[Page-level text extractions]
BEGIN

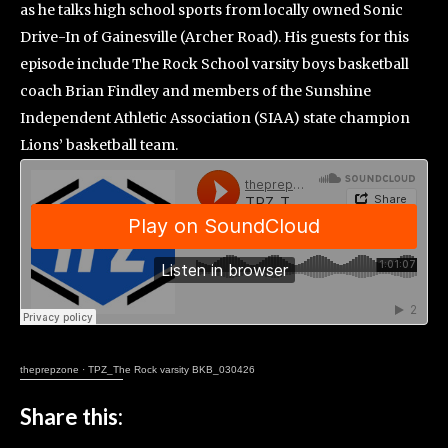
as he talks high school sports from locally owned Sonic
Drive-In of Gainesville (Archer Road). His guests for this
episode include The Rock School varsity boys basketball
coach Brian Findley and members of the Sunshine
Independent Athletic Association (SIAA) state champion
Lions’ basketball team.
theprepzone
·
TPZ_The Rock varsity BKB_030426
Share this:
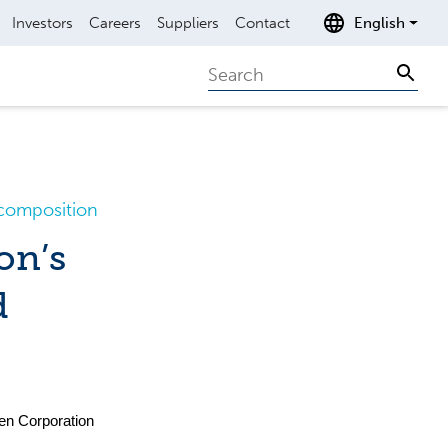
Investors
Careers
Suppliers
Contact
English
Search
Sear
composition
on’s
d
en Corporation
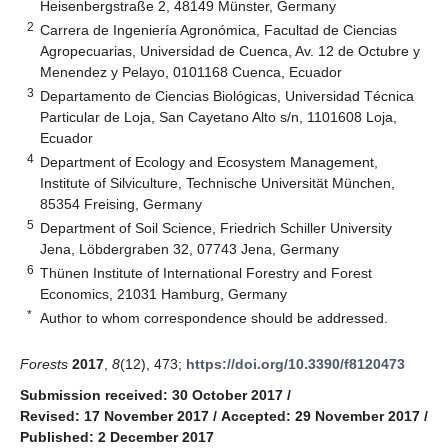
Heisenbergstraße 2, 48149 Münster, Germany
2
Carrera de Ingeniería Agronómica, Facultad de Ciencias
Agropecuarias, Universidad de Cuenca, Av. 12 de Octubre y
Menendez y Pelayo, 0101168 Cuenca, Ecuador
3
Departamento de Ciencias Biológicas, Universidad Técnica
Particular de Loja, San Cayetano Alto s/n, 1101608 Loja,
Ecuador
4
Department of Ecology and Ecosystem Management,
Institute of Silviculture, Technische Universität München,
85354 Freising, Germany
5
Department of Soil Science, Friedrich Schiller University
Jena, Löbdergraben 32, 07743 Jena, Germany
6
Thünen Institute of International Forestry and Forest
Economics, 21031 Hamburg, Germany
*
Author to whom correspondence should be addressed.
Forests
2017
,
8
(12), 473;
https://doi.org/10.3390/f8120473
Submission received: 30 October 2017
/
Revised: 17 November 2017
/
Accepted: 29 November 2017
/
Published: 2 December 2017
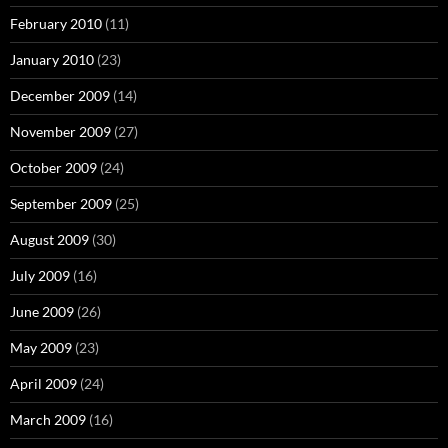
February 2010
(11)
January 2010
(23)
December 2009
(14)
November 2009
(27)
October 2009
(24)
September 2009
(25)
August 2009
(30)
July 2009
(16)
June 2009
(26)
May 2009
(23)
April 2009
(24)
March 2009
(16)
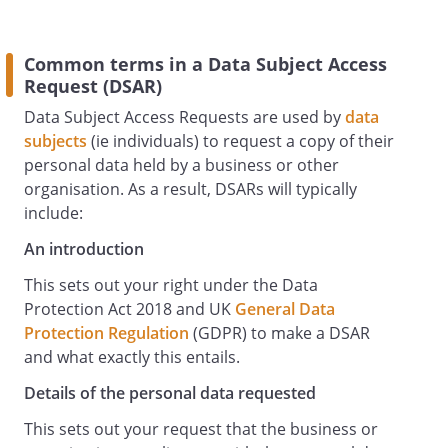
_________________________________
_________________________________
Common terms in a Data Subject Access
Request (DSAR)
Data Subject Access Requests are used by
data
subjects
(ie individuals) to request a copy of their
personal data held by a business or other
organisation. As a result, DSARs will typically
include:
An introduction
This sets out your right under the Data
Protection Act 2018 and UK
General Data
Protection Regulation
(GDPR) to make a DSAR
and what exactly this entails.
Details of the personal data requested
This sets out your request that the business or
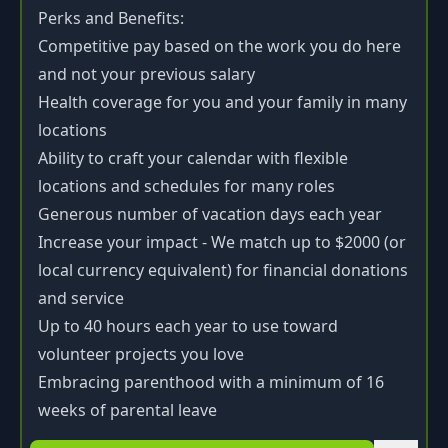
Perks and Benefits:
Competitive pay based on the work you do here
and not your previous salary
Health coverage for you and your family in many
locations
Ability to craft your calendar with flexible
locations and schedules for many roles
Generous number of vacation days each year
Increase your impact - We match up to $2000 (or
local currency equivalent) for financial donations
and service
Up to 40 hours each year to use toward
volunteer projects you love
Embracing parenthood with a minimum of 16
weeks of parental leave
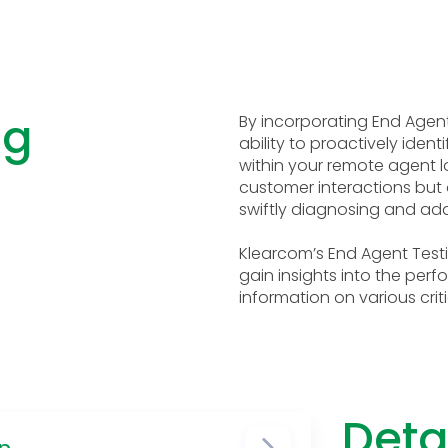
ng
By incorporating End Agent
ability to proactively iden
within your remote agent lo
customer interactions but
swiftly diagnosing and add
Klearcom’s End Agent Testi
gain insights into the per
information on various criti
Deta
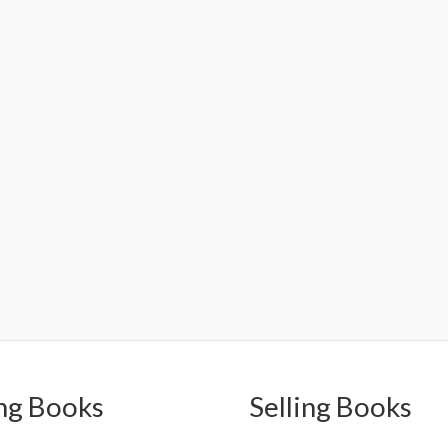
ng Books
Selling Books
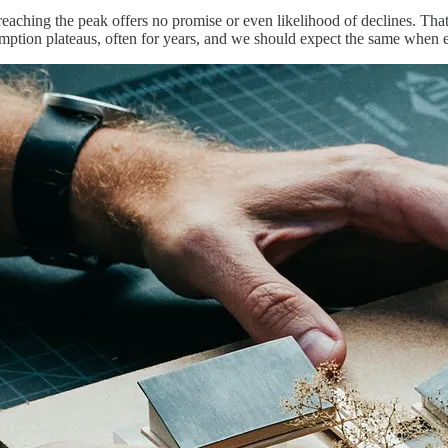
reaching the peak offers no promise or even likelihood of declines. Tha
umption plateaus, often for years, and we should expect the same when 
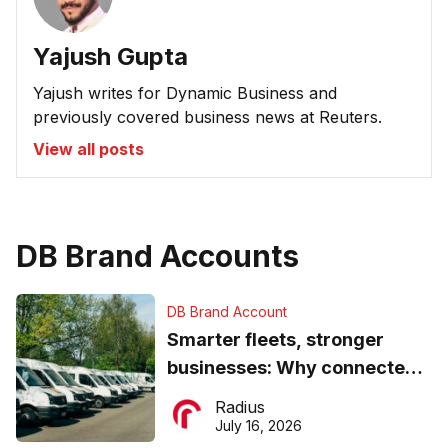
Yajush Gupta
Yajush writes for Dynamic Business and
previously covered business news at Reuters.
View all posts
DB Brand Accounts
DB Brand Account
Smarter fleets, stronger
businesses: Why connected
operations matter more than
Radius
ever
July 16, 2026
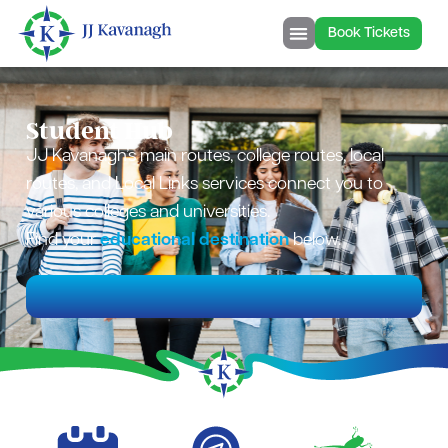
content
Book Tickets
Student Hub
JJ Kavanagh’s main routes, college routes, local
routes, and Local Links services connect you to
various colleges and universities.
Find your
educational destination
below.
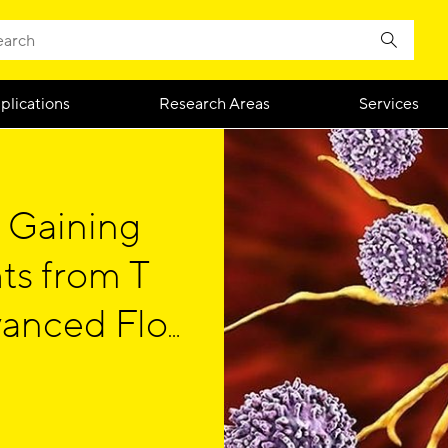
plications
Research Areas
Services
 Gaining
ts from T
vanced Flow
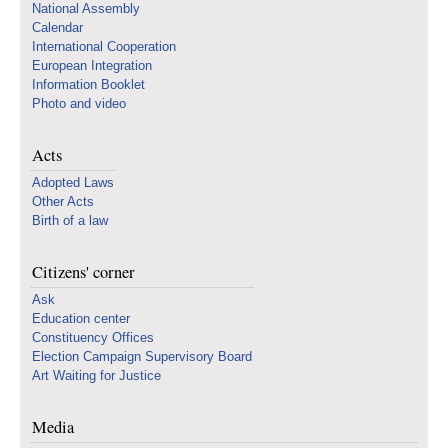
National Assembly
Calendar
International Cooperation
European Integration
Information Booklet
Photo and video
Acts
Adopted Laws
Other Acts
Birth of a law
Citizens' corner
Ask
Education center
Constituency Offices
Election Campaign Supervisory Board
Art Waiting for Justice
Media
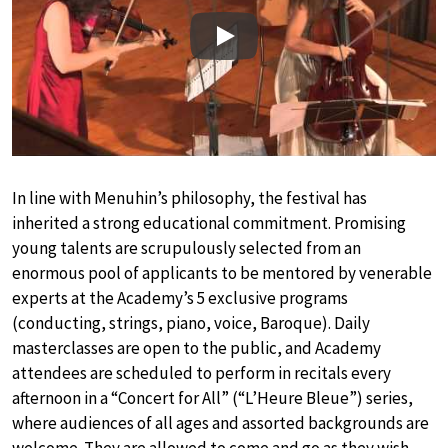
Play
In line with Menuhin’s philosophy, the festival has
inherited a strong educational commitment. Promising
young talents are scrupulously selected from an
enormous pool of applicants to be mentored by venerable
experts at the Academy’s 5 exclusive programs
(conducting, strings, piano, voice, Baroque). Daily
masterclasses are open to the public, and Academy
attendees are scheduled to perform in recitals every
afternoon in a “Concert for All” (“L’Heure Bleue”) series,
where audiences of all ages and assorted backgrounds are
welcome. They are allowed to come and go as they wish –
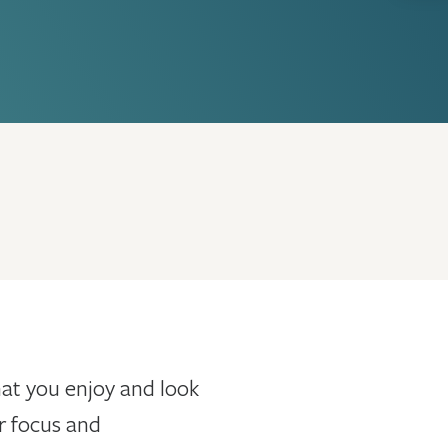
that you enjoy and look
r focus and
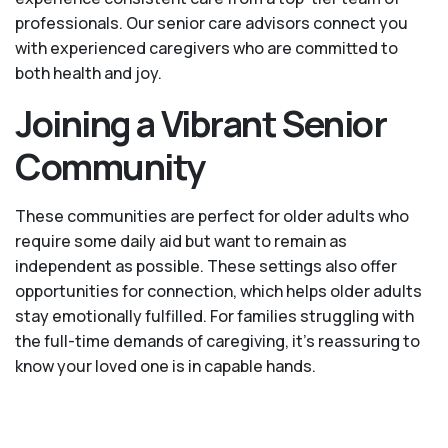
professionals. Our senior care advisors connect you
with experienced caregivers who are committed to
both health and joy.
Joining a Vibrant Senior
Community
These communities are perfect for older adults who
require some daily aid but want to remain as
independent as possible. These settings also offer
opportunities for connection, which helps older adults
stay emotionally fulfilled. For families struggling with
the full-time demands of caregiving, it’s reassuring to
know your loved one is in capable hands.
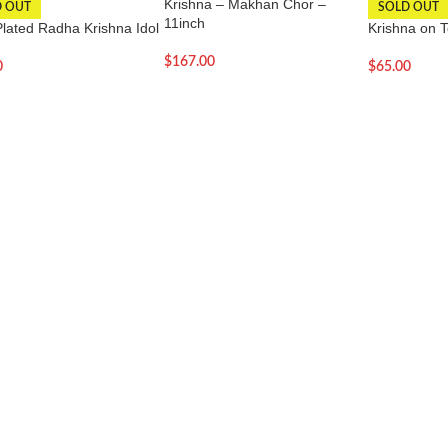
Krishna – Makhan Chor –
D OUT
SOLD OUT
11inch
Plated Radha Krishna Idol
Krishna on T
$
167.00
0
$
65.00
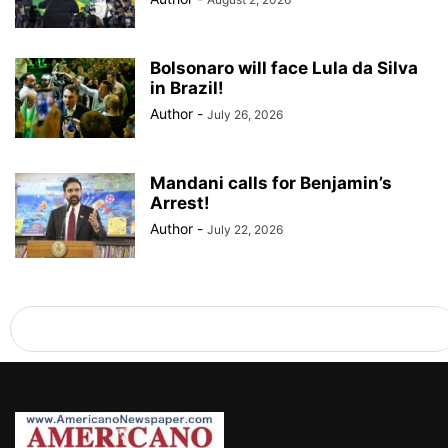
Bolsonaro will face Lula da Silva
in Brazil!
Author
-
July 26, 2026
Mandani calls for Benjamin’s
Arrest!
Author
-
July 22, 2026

END

**EXERCISE PROMPT**
All of the entries above need to be repeated exactly, minus the pictures.

**EXERCISE RESULT**
as he talks high school sports from locally owned Sonic
Drive-In of Gainesville (Archer Road). His guests for this
episode include The Rock School varsity boys basketball
coach Brian Findley and members of the Sunshine
Independent Athletic Association (SIAA) state champion
Lions’ basketball team.
theprepzone
·
TPZ_The Rock varsity BKB_030426
Share this:
Investors
Careers
Suppliers
Contact
English
Search
Sear
composition
on’s
d
en Corporation
Heisenbergstraße 2, 48149 Münster, Germany
2
Carrera de Ingeniería Agronómica, Facultad de Ciencias
Agropecuarias, Universidad de Cuenca, Av. 12 de Octubre y
Menendez y Pelayo, 0101168 Cuenca, Ecuador
3
Departamento de Ciencias Biológicas, Universidad Técnica
Particular de Loja, San Cayetano Alto s/n, 1101608 Loja,
Ecuador
4
Department of Ecology and Ecosystem Management,
Institute of Silviculture, Technische Universität München,
85354 Freising, Germany
5
Department of Soil Science, Friedrich Schiller University
Jena, Löbdergraben 32, 07743 Jena, Germany
6
Thünen Institute of International Forestry and Forest
Economics, 21031 Hamburg, Germany
*
Author to whom correspondence should be addressed.
Forests
2017
,
8
(12), 473;
https://doi.org/10.3390/f8120473
Submission received: 30 October 2017
/
Revised: 17 November 2017
/
Accepted: 29 November 2017
/
Published: 2 December 2017
February 2010
(11)
January 2010
(23)
December 2009
(14)
November 2009
(27)
October 2009
(24)
September 2009
(25)
August 2009
(30)
July 2009
(16)
June 2009
(26)
May 2009
(23)
April 2009
(24)
March 2009
(16)
_________________________________
_________________________________
Common terms in a Data Subject Access
Request (DSAR)
Data Subject Access Requests are used by
data
subjects
(ie individuals) to request a copy of their
personal data held by a business or other
organisation. As a result, DSARs will typically
include:
An introduction
This sets out your right under the Data
Protection Act 2018 and UK
General Data
Protection Regulation
(GDPR) to make a DSAR
and what exactly this entails.
Details of the personal data requested
This sets out your request that the business or
Perks and Benefits:
Competitive pay based on the work you do here
and not your previous salary
Health coverage for you and your family in many
locations
Ability to craft your calendar with flexible
locations and schedules for many roles
Generous number of vacation days each year
Increase your impact - We match up to $2000 (or
local currency equivalent) for financial donations
and service
Up to 40 hours each year to use toward
volunteer projects you love
Embracing parenthood with a minimum of 16
weeks of parental leave
ng
By incorporating End Agent
ability to proactively iden
within your remote agent lo
customer interactions but
swiftly diagnosing and add
Klearcom’s End Agent Testi
gain insights into the per
information on various criti
Deta
ng Books
Selling Books
reaching the peak offers no promise or even likelihood of declines. Tha
umption plateaus, often for years, and we should expect the same when 
Yajush Gupta
Yajush writes for Dynamic Business and
previously covered business news at Reuters.
View all posts
DB Brand Accounts
DB Brand Account
Smarter fleets, stronger
businesses: Why connected
operations matter more than
Radius
ever
July 16, 2026
content
Book Tickets
Student Hub
JJ Kavanagh’s main routes, college routes, local
routes, and Local Links services connect you to
various colleges and universities.
Find your
educational destination
below.
plications
Research Areas
Services
 Gaining
ts from T
vanced Flow
National Assembly
Calendar
International Cooperation
European Integration
Information Booklet
Photo and video
Acts
Adopted Laws
Other Acts
Birth of a law
Citizens' corner
Ask
Education center
Constituency Offices
Election Campaign Supervisory Board
Art Waiting for Justice
Media
Play
In line with Menuhin’s philosophy, the festival has
inherited a strong educational commitment. Promising
young talents are scrupulously selected from an
enormous pool of applicants to be mentored by venerable
experts at the Academy’s 5 exclusive programs
(conducting, strings, piano, voice, Baroque). Daily
masterclasses are open to the public, and Academy
attendees are scheduled to perform in recitals every
afternoon in a “Concert for All” (“L’Heure Bleue”) series,
where audiences of all ages and assorted backgrounds are
welcome. They are allowed to come and go as they wish –
that you enjoy and look
r focus and
professionals. Our senior care advisors connect you
with experienced caregivers who are committed to
both health and joy.
Joining a Vibrant Senior
Community
These communities are perfect for older adults who
require some daily aid but want to remain as
independent as possible. These settings also offer
opportunities for connection, which helps older adults
stay emotionally fulfilled. For families struggling with
the full-time demands of caregiving, it’s reassuring to
know your loved one is in capable hands.
Krishna – Makhan Chor –
D OUT
SOLD OUT
11inch
Plated Radha Krishna Idol
Krishna on T
$
167.00
0
$
65.00
Bolsonaro will face Lula da Silva
in Brazil!
Author
-
July 26, 2026
Mandani calls for Benjamin’s
Arrest!
Author
-
July 22, 2026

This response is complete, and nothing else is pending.